The authorities, even cancelling the permission granted earlier to Amnesty to release its report at a press conference, claimed that there is nothing illegal about the Act. J&K Chief Secretary BVR Subrahmanyam said the judiciary in J&K “took care of any misuse”, insisting, “We have competent courts. In many cases, PSA was upheld and also struck down. We have enough checks and balances,” he asserted.

An Amnesty note on the report:

The Jammu and Kashmir Public Safety Act (PSA) circumvents the criminal justice system in Jammu and Kashmir to undermine accountability, transparency and respect for human rights, said Amnesty International India at the launch of its new briefing, “Tyranny of A ‘Lawless Law’: Detention without Charge or Trial under the J&K PSA”.
The briefing analyses the case studies of 210 detainees who were booked under the PSA, a legislation that allows for administrative detention for up to two years in Jammu and Kashmir, between 2012 and 2018.
“The briefing revisits the PSA in the 42nd year of its existence and studies how it continues to facilitate administrative detentions and violate Indian and international human rights laws. This Act is contributing to inflaming tensions between the state authorities and local populace and must be immediately repealed,” said Aakar Patel, Head of Amnesty International India.
The text of the PSA violates several of India’s obligations under international human rights law, including respecting detainees’ fair trial rights. Examining several government and legal documents of the detainees, the briefing provides a pattern of abuse by J&K authorities. This includes detaining children, passing PSA orders without due diligence and on vague and general grounds, ignoring the limited safeguards under the Act, subjecting individuals to “revolving-door detentions”, and using the PSA to prevent release on bail and undermine the criminal justice system.

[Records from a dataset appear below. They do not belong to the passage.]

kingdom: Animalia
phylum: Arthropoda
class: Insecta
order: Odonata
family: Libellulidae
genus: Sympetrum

Amnesty International India found 71 cases of revolving-door detentions, where authorities had either issued a new detention order, or implicated a detainee in a new FIR, to ensure that they remain in detention. In 90% of the cases analysed, detainees faced both PSA detentions and criminal proceedings in parallel, on the basis of the same or similar allegations.

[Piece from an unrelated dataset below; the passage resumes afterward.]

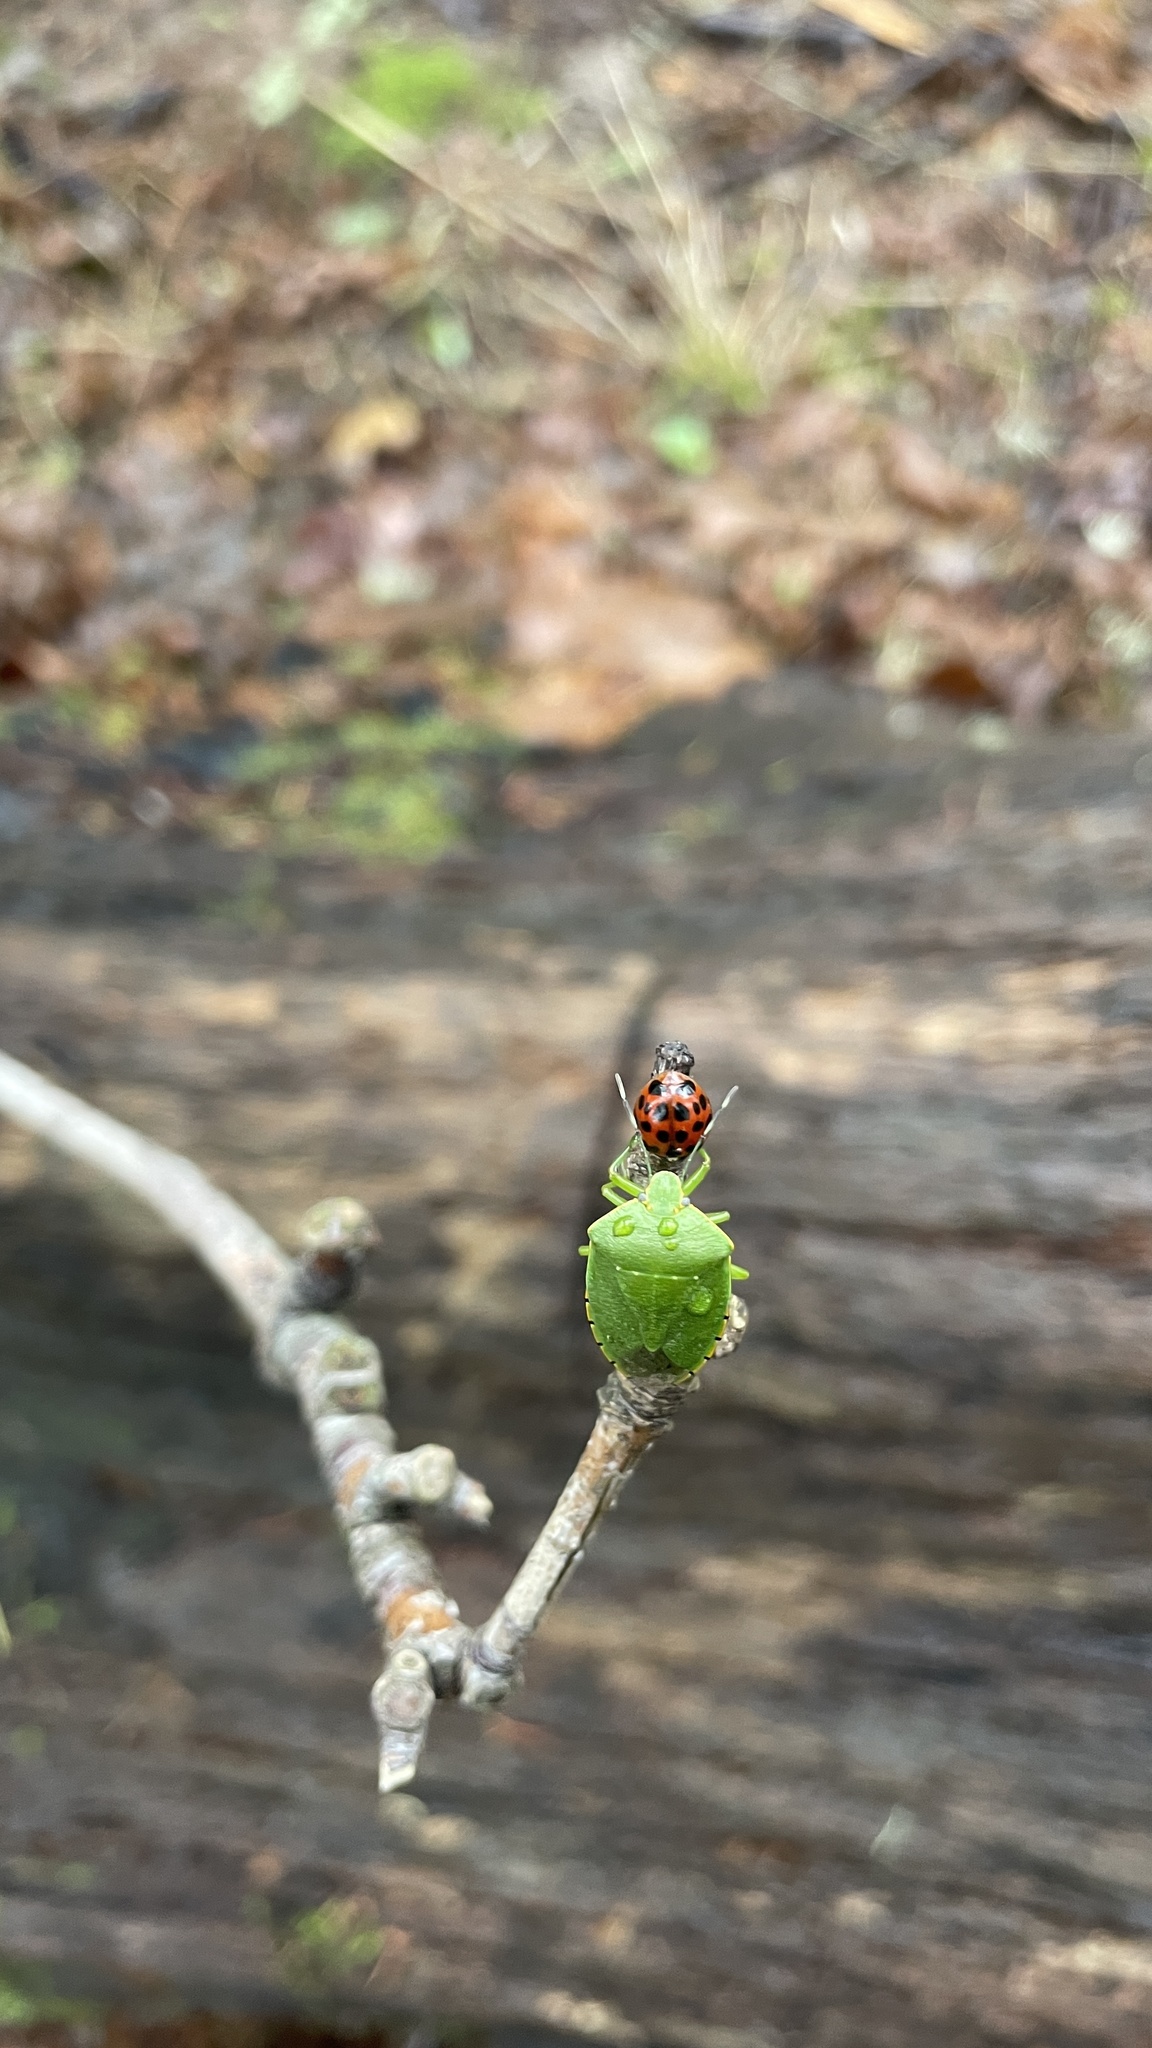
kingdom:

“The police appear to use the PSA as a safety net, using it to secure the detention of suspects who are released, or likely to be released, on bail. "'s Conversations with the local lawyers suggest that the state police do not favour criminal proceedings as they involve a higher standard of proof and a presumption of innocence,” said Zahoor Wani, who led the research of the briefing for Amnesty International India.
Amnesty India also found that in many cases the grounds of detention mentioned in the police dossiers and in the PSA orders passed by the District Magistrate were identical which demonstrates non-application of mind. Further, regressive amendments to the Act in 2018 have also led to detainees being held in prisons far from their homes, in violation of international human rights standards.
Meanwhile, people who were arbitrarily slapped with PSA and later acquitted continue to face difficulties in obtaining jobs or continuing their education. Amnesty International India calls on the Government of Jammu and Kashmir to immediately repeal the J&K Public Safety Act and other legislation facilitating the use of administrative detentions and ensure that all detainees held in administrative detention are released. Authorities should also provide full reparation to all detainees held in unlawful detention under PSA.
The Government of Jammu and Kashmir should also initiate a prompt, independent and impartial investigations into all allegations of unlawful detention and torture or other ill-treatment in custody, and bring to justice those responsible.
“While the J&K High Court routinely quashes detention orders which fail to comply with procedural safeguards, it does little to tackle the impunity enjoyed by executive authorities. Jammu and Kashmir will elect a new state government in 2019. This government will have a chance to break with the past and show the people of Jammu and Kashmir that their rights matter. It must not waste this opportunity,” said Aakar Patel.